PROBLEM TO SOLVE
Pictures do not belong in your copy. Repeat all the other data exactly.

▶

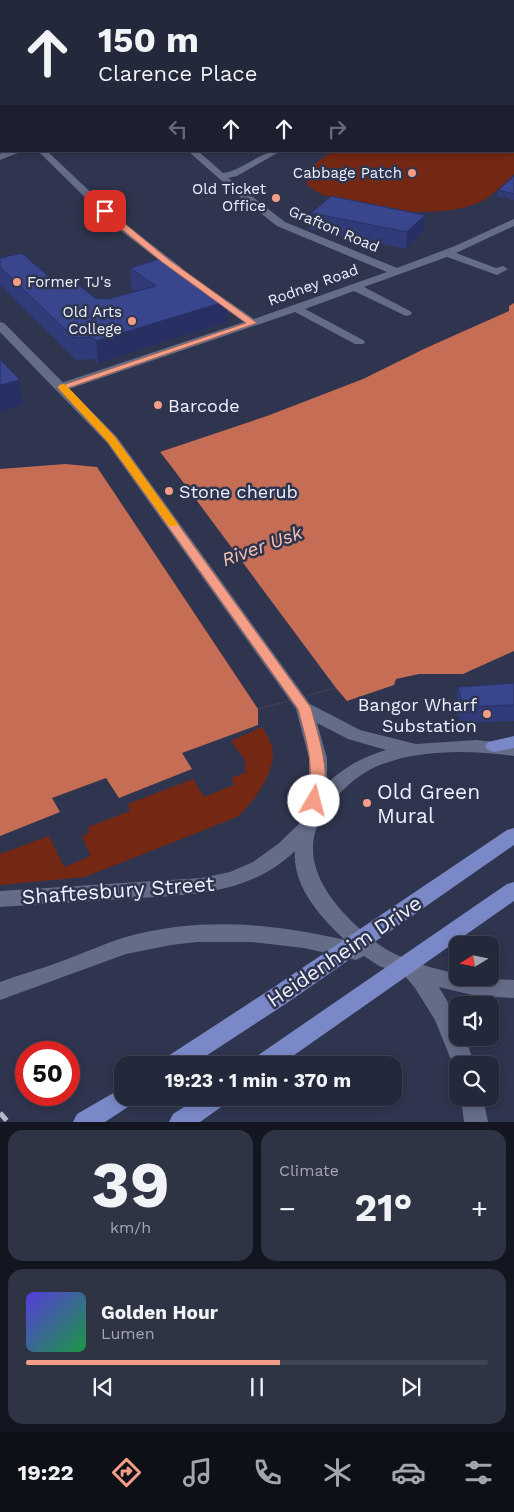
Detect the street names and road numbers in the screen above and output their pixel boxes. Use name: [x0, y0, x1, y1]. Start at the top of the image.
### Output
street label: Grafton Road: [286, 202, 382, 256]
street label: Rodney Road: [265, 260, 361, 310]
street label: Shaftesbury Street: [21, 871, 215, 909]
street label: Heidenheim Drive: [262, 890, 426, 1012]

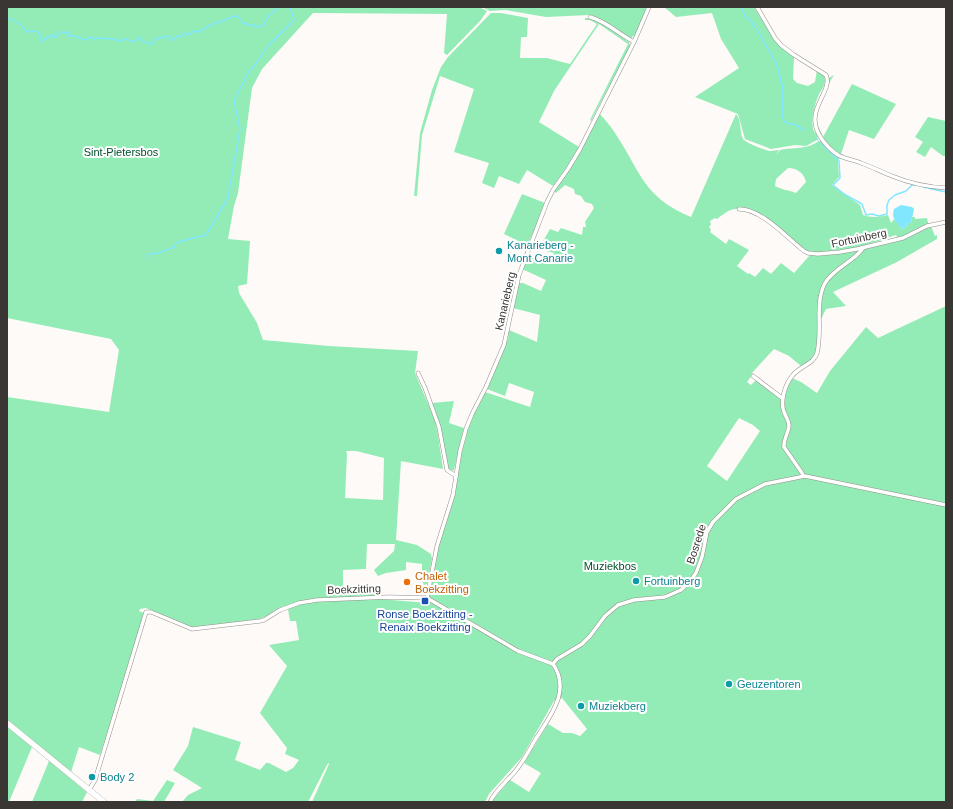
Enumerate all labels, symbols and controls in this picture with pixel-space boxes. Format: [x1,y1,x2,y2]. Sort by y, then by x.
park label: Sint-Pietersbos [84,146,159,158]
street label: Fortuinberg [830,226,888,250]
place label: Kanarieberg - Mont Canarie [507,239,574,264]
marker: Kanarieberg - Mont Canarie [494,246,504,256]
street label: Kanarieberg [492,270,518,332]
street label: Bosrede [684,523,708,565]
park label: Muziekbos [584,560,637,572]
place label: Chalet Boekzitting [415,570,469,595]
place label: Fortuinberg [644,575,700,587]
marker: Fortuinberg [631,576,641,586]
marker: Chalet Boekzitting [402,577,412,587]
street label: Boekzitting [327,582,381,596]
marker: Ronse Boekzitting - Renaix Boekzitting [420,596,430,606]
place label: Ronse Boekzitting - Renaix Boekzitting [377,608,473,633]
place label: Geuzentoren [737,678,801,690]
marker: Geuzentoren [724,679,734,689]
place label: Muziekberg [589,700,646,712]
marker: Muziekberg [576,701,586,711]
place label: Body 2 [100,771,134,783]
marker: Body 2 [87,772,97,782]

◀

TASK RESULT
Detect the street names and road numbers in the screen above and output their pixel boxes. Use name: [x0, y0, x1, y1]. Start at the top of the image.
### Output
street label: Grafton Road: [286, 202, 382, 256]
street label: Rodney Road: [265, 260, 361, 310]
street label: Shaftesbury Street: [21, 871, 215, 909]
street label: Heidenheim Drive: [262, 890, 426, 1012]

Enumerate all labels, symbols and controls in this picture with pixel-space boxes. Format: [x1,y1,x2,y2]. Sort by y, then by x.
park label: Sint-Pietersbos [84,146,159,158]
street label: Fortuinberg [830,226,888,250]
place label: Kanarieberg - Mont Canarie [507,239,574,264]
marker: Kanarieberg - Mont Canarie [494,246,504,256]
street label: Kanarieberg [492,270,518,332]
street label: Bosrede [684,523,708,565]
park label: Muziekbos [584,560,637,572]
place label: Chalet Boekzitting [415,570,469,595]
place label: Fortuinberg [644,575,700,587]
marker: Fortuinberg [631,576,641,586]
marker: Chalet Boekzitting [402,577,412,587]
street label: Boekzitting [327,582,381,596]
marker: Ronse Boekzitting - Renaix Boekzitting [420,596,430,606]
place label: Ronse Boekzitting - Renaix Boekzitting [377,608,473,633]
place label: Geuzentoren [737,678,801,690]
marker: Geuzentoren [724,679,734,689]
place label: Muziekberg [589,700,646,712]
marker: Muziekberg [576,701,586,711]
place label: Body 2 [100,771,134,783]
marker: Body 2 [87,772,97,782]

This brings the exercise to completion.